ASSIGNED TASK :: Lay out the text of the material below as a JSON list of strings, one string per line, beginning at the line that contains "Сапфировые — система с высокими" and stopping after the final line of the material, with blank lines left out. Leave the pictures out of your answer.

Dataset entries ::

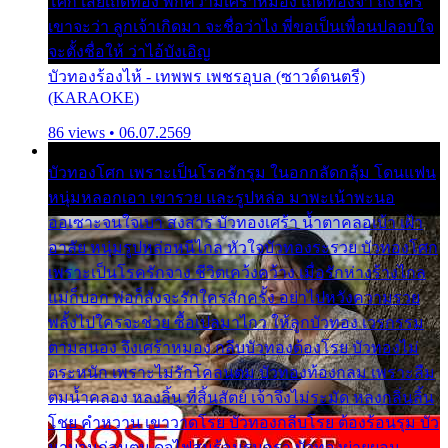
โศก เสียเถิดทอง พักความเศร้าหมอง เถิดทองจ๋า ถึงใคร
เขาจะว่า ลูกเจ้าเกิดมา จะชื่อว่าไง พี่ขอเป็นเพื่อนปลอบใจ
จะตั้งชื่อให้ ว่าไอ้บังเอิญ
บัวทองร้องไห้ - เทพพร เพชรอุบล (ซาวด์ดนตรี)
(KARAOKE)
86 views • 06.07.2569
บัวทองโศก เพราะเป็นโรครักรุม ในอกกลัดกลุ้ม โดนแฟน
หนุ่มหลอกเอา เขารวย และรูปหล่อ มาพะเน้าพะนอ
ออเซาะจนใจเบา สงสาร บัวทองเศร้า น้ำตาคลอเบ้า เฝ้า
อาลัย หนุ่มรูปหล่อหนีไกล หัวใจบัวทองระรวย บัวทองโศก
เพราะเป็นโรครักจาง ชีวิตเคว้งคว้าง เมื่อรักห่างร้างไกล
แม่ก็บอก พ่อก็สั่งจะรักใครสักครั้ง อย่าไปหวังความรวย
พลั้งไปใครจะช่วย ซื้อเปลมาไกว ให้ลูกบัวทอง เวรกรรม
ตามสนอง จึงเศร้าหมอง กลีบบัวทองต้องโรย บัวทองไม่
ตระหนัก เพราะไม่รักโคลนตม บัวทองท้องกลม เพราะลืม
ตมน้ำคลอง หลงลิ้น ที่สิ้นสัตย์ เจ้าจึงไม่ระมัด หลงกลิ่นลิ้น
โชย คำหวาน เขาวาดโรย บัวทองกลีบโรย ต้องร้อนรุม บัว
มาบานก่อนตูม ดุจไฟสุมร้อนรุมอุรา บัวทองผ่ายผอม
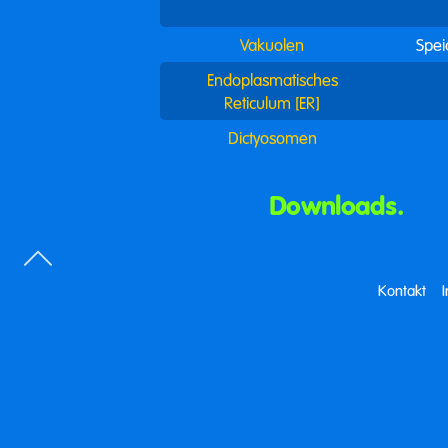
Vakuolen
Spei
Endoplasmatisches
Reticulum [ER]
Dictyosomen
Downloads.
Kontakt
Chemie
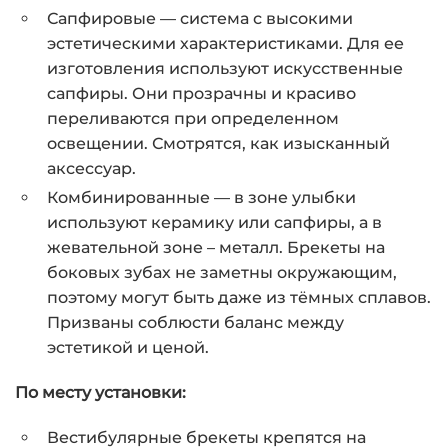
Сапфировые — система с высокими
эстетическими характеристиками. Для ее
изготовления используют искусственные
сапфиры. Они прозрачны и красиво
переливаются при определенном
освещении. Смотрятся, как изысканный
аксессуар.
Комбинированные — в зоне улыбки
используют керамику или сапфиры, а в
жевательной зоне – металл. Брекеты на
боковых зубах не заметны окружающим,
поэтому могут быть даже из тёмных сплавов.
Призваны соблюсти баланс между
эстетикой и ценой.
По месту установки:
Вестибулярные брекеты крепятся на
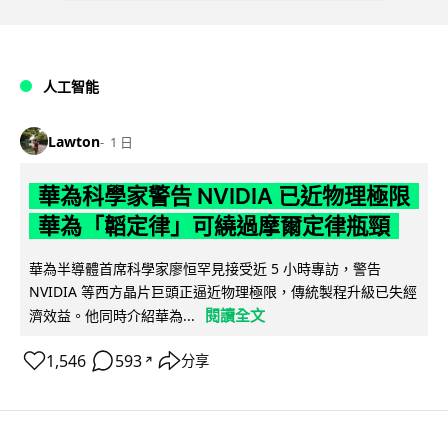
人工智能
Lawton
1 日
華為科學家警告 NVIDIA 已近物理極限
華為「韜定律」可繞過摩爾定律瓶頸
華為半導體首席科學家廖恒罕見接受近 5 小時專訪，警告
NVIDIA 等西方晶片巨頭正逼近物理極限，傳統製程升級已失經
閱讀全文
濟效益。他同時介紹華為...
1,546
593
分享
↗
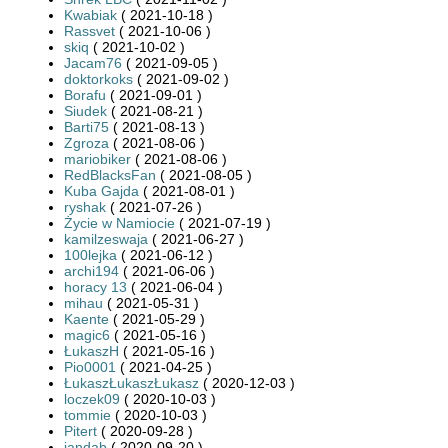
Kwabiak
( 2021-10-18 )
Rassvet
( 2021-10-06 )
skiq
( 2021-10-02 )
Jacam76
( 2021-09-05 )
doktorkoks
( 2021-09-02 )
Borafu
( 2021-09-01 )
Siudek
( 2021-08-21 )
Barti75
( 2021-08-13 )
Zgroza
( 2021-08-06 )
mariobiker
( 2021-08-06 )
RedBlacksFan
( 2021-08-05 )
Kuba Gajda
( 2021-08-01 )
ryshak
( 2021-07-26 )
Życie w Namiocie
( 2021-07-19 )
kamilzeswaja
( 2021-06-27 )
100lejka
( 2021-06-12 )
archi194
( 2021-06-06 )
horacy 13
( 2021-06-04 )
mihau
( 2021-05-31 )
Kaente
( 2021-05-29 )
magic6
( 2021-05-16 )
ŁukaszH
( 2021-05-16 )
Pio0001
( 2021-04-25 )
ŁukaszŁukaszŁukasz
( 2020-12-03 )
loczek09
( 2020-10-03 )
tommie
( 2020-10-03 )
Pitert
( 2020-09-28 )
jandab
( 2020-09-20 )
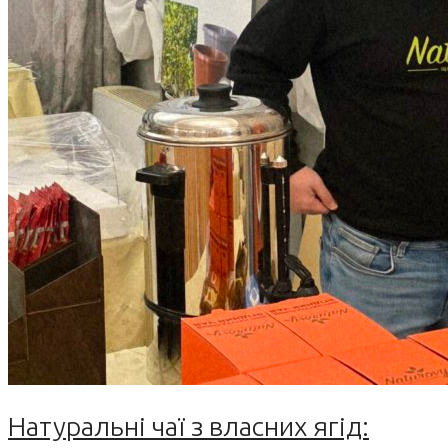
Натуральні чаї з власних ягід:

RESPONSE AREA ::
[
  "Сапфировые — система с высокими",
  "эстетическими характеристиками. Для ее",
  "изготовления используют искусственные",
  "сапфиры. Они прозрачны и красиво",
  "переливаются при определенном",
  "освещении. Смотрятся, как изысканный",
  "аксессуар.",
  "Комбинированные — в зоне улыбки",
  "используют керамику или сапфиры, а в",
  "жевательной зоне – металл. Брекеты на",
  "боковых зубах не заметны окружающим,",
  "поэтому могут быть даже из тёмных сплавов.",
  "Призваны соблюсти баланс между",
  "эстетикой и ценой.",
  "По месту установки:",
  "Вестибулярные брекеты крепятся на",
  "人工智能",
  "Lawton",
  "1 日",
  "華為科學家警告 NVIDIA 已近物理極限",
  "華為「韜定律」可繞過摩爾定律瓶頸",
  "華為半導體首席科學家廖恒罕見接受近 5 小時專訪，警告",
  "NVIDIA 等西方晶片巨頭正逼近物理極限，傳統製程升級已失經",
  "閱讀全文",
  "濟效益。他同時介紹華為...",
  "1,546",
  "593",
  "分享",
  "↗",
  "Kwabiak",
  "( 2021-10-18 )",
  "Rassvet",
  "( 2021-10-06 )",
  "skiq",
  "( 2021-10-02 )",
  "Jacam76",
  "( 2021-09-05 )",
  "doktorkoks",
  "( 2021-09-02 )",
  "Borafu",
  "( 2021-09-01 )",
  "Siudek",
  "( 2021-08-21 )",
  "Barti75",
  "( 2021-08-13 )",
  "Zgroza",
  "( 2021-08-06 )",
  "mariobiker",
  "( 2021-08-06 )",
  "RedBlacksFan",
  "( 2021-08-05 )",
  "Kuba Gajda",
  "( 2021-08-01 )",
  "ryshak",
  "( 2021-07-26 )",
  "Życie w Namiocie",
  "( 2021-07-19 )",
  "kamilzeswaja",
  "( 2021-06-27 )",
  "100lejka",
  "( 2021-06-12 )",
  "archi194",
  "( 2021-06-06 )",
  "horacy 13",
  "( 2021-06-04 )",
  "mihau",
  "( 2021-05-31 )",
  "Kaente",
  "( 2021-05-29 )",
  "magic6",
  "( 2021-05-16 )",
  "ŁukaszH",
  "( 2021-05-16 )",
  "Pio0001",
  "( 2021-04-25 )",
  "ŁukaszŁukaszŁukasz",
  "( 2020-12-03 )",
  "loczek09",
  "( 2020-10-03 )",
  "tommie",
  "( 2020-10-03 )",
  "Pitert",
  "( 2020-09-28 )",
  "jandab",
  "( 2020-09-20 )",
  "Натуральні чаї з власних ягід:"
]